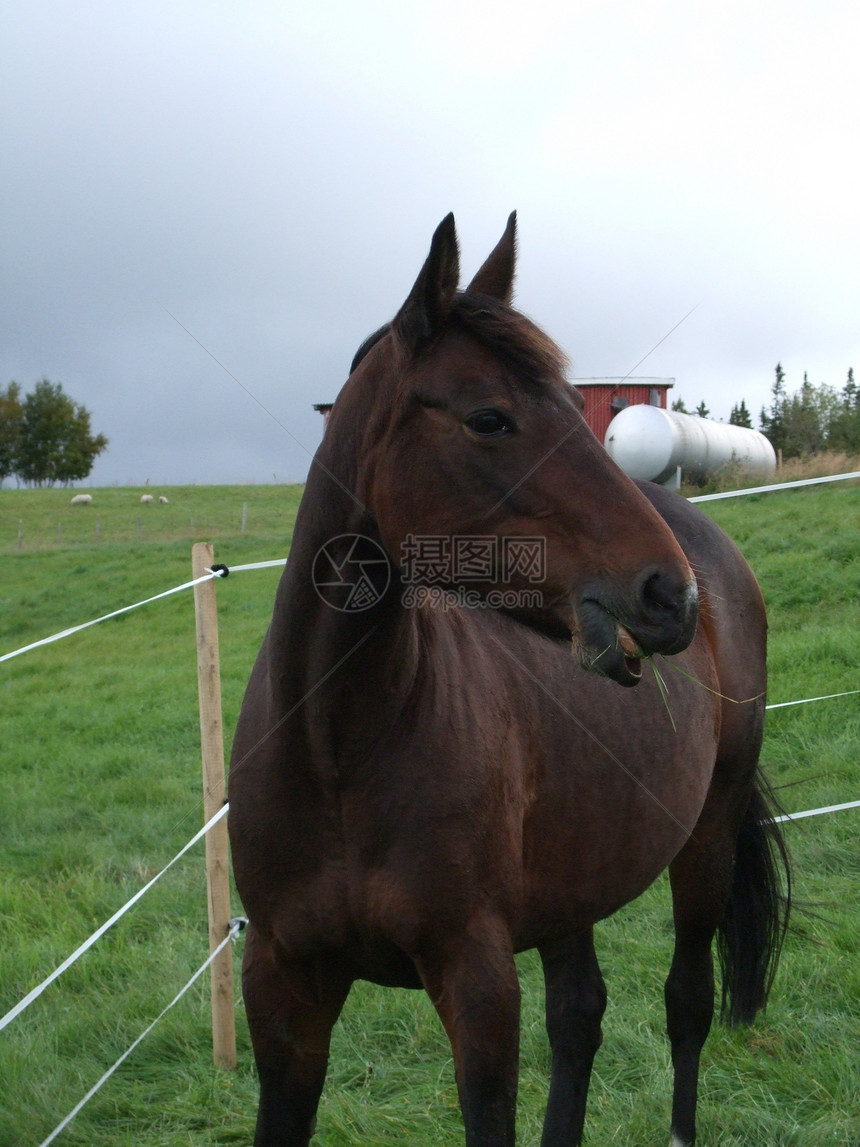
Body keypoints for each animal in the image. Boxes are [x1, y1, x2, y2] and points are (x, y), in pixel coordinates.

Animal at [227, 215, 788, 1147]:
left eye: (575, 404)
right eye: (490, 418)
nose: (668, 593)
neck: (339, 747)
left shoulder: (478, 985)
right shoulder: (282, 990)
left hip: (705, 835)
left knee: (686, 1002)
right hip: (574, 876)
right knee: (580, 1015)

# # # #

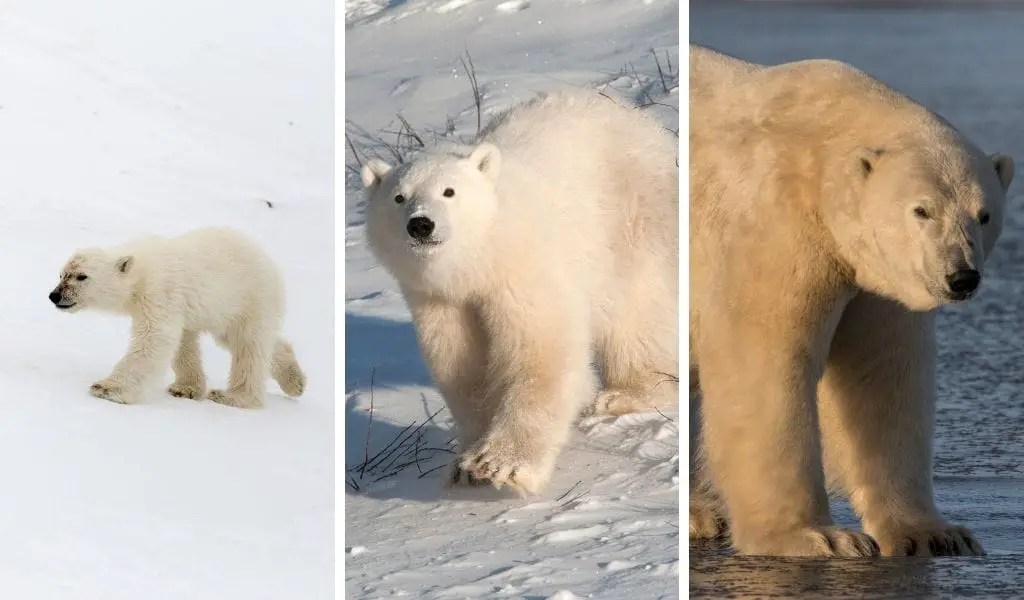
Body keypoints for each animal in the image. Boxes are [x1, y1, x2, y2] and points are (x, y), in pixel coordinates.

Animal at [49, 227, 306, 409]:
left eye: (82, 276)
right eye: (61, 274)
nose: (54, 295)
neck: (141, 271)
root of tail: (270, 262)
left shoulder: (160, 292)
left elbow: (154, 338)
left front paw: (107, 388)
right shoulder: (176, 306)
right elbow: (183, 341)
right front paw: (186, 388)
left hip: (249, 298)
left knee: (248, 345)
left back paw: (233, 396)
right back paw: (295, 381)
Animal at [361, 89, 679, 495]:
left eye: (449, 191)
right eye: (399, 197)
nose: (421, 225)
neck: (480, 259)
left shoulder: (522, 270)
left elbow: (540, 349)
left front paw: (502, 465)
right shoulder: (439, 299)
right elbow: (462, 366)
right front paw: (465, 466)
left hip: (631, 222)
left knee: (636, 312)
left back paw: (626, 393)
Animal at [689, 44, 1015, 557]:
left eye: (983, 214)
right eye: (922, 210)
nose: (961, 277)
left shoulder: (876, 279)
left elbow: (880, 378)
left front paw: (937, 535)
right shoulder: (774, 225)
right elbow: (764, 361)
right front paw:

# # # #

- **Problem requirements**: Look back at the entries above. Retype the line with "right elbow: (183, 341)", the line with "left elbow: (540, 349)", and all lines in between.

- **The completed task**:
right elbow: (183, 341)
right front paw: (186, 388)
left hip: (249, 298)
left knee: (248, 345)
left back paw: (233, 396)
right back paw: (295, 381)
Animal at [361, 89, 679, 495]:
left eye: (449, 191)
right eye: (399, 197)
nose: (421, 225)
neck: (480, 259)
left shoulder: (522, 270)
left elbow: (540, 349)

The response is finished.